Symmetries

The desire or even the will for control based on rationality is one of the essential marks of Kubrick the artist and the man. It has its visual equivalent in symmetry, where the power of the imperious look is exercised. The Roman legions in Spartacus, the English regiments in Barry Lyndon, the French army in Paths of Glory, the recruits drilling in Full Metal Jacket are arranged in strict order. The film sets themselves obey this outline. The entrance hall of Mr Alexander's house in Clockwork Orange, with its chequerboard floor and facing mirrors in which he is reflected, corresponds to the squares of the flooring in the castle in Paths of Glory, where the military tribunal sentences the three men to death for the example. The stalls in the barracks toilet in Full Metal Jacket also face each other in an unusual arrangement. Another toilet, in The Shining, is the site of the encounter between Jack Torrance and Grady, the caretaker of Hotel Overlook. The Shining is doubtless the film where symmetry is exploited most deliberately, up to the perverse dissymmetry of the labyrinth.

These harmonious shots, framed with precision, are developed in Kubrick's taste for the closed circle, the perfect spheres that suggest a closed world, an autarkic system, from the circular table of the war room of Dr. Strangelove and the interior of the spaceship Discovery in 2001 up to the obsessive round shapes in Clockwork Orange ranging from billiard balls and the Droogs' bowlers to women's breasts or the ring of prisoners.

The scripts of Clockwork Orange, Barry Lyndon and Eyes Wide Shut also conform to this rule of symmetry, the second part of an itinerary referring to a first part so as to evoke the decline or fall of the protagonists.
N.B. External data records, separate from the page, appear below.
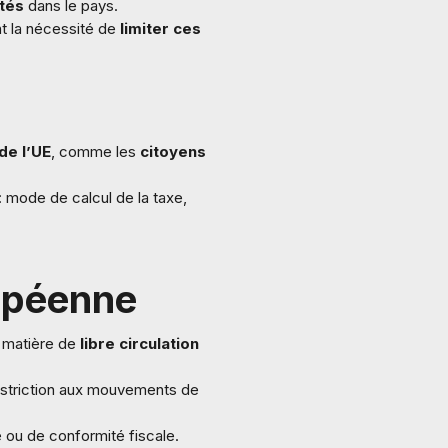
tés
dans le pays.
ant la nécessité de
limiter ces
de l’UE
, comme les
citoyens
 mode de calcul de la taxe,
ropéenne
 matière de
libre circulation
restriction aux mouvements de
é ou de conformité fiscale.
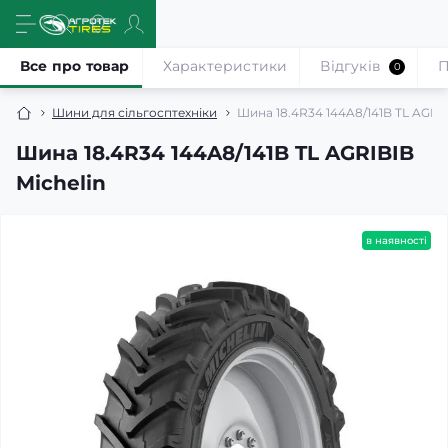
Все про товар
Характеристики
Відгуків
П
0
Шини для сільгосптехніки
Шина 18.4R34 144A8/141B TL AGRIB
Шина 18.4R34 144A8/141B TL AGRIBIB
Michelin
в наявності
One of Kubrick's preferred stylistic devices, the dolly out, participates in this implacable rigour with characters who seem to march inexorably towards their fate: Colonel Dax and General Mireau inspecting the trenches in Paths of Glory; Alex moving about in the drugstore or the minister visiting him in the hospital in Clockwork Orange; Jack Torrance heading for the gilded lounge or pursuing his son in the labyrinth in The Shining; the astronaut jogging in the spaceship in 2001; the couple in Eyes Wide Shut leaving their flat; or Lord Bullingdon going to the club to provoke his stepfather to a duel in Barry Lyndon. Every time, the dolly out comes to divide the space into two equal parts.

These figures of order are inseparable from the irruption of disorder, which comes to upset the finest organisation. With Kubrick, everything hinges on the conflict between reason and passion, this invasion of suppressed impulses hidden behind the veneer of the civilised man. The revolt of the computer that goes mad in 2001; the rape of Mrs Alexander in Clockwork Orange; the murder of the drill sergeant by Private Gomer Pyle, who then kills himself, in Full Metal Jacket; Jack Torrance's homicidal fury in The Shining; the boxing match succeeding the military organisation, or the brawl on the ground between Lord Bullingdon and his stepfather, Barry, after the performance of a Bach organ concerto in Barry Lyndon: so many examples of a dysfunction following illusory stability. Most often, it is a hand camera held by Kubrick himself or the Steadicam, which expresses confusion, imbalance or chaos. "Two dangers threaten the world: order and disorder," asserted Paul Valéry. Kubrick's oeuvre is the most dazzling illustration of this maxim.